Thirty-eight studies focused on sex as a risk factor for MSkIs (Table 9). Most of the research was conducted within different branches of the US Armed Forces (24 studies). Additional studies were conducted within the militaries of Israel and the UK (4 studies each), Finland (3 studies), Australia (2 studies), and Greece (1 study). The sizes of the study populations ranged from 124 to 5,580,875 participants. Twenty-nine studies identified being female as a risk factor for MSkIs (when compared to males), 8 studies did not find a significant association between sex and MSkIs, and 1 study found a significant increase in MSkIs for males when compared to females.

There is strong scientific evidence that being female is a non-modifiable risk factor for MSkIs.

Plantar pressure assessment (of walking gait)

Five studies focused on plantar pressure assessment (of walking gait) as a risk factor for MSkIs (Table 9). Most of the research was conducted within different branches of the UK military (3 studies). Additional studies were conducted within the militaries of Belgium and Israel (1 study from each country). The study populations ranged from 69 to 468 participants. All studies included males only. Two studies identified a particular foot pressure pattern while walking as a risk factor for MSkIs, and two studies did not find a significant association. In one study, this association was only found for a pressure pattern involving the little toe (digitus V).

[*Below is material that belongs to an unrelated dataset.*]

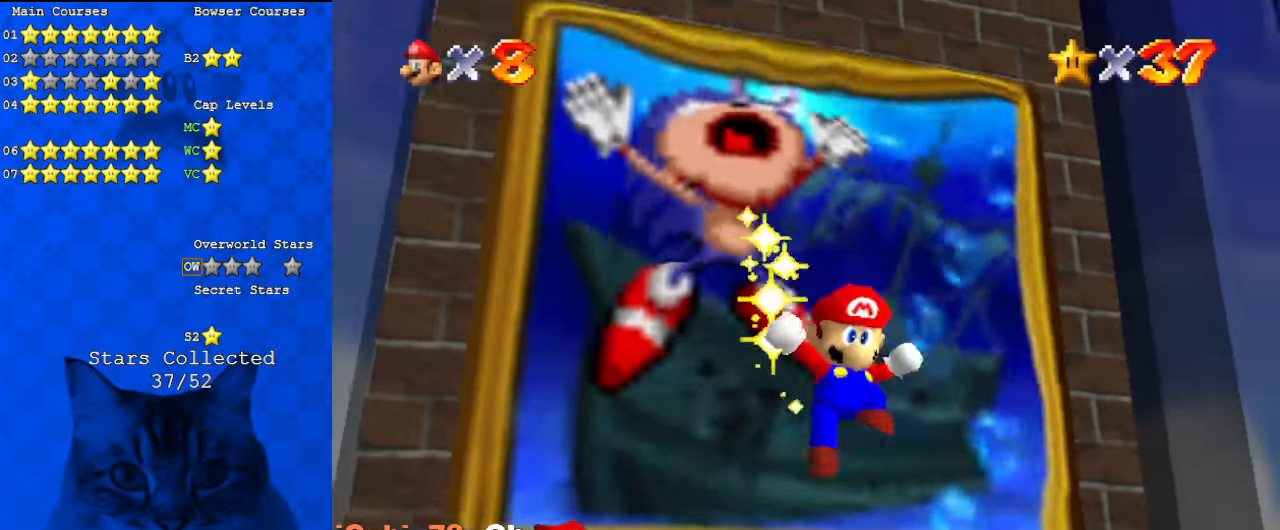
{"keys": [], "events": []}
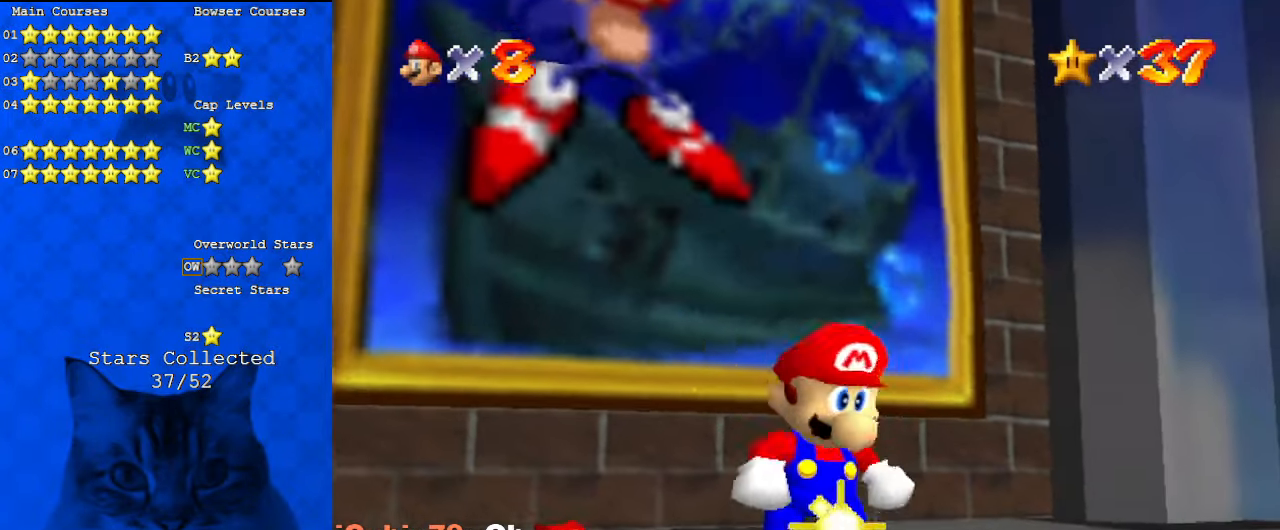
{"keys": [], "events": []}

There is insufficient scientific evidence for specific plantar pressure patterns during walking as a modifiable risk factor.

Range of tibial rotation during running (lower)

Only one study focused on the range of tibial rotation (calculated as the difference between peak internal and external rotation) during running as a risk factor for MSkIs (Table 9). This study was conducted within the UK Marines. In this prospective study with 160 male participants, a lower range of tibial rotation during running (the difference between peak internal and external lower leg segment rotation) was identified as a risk factor for MSkIs.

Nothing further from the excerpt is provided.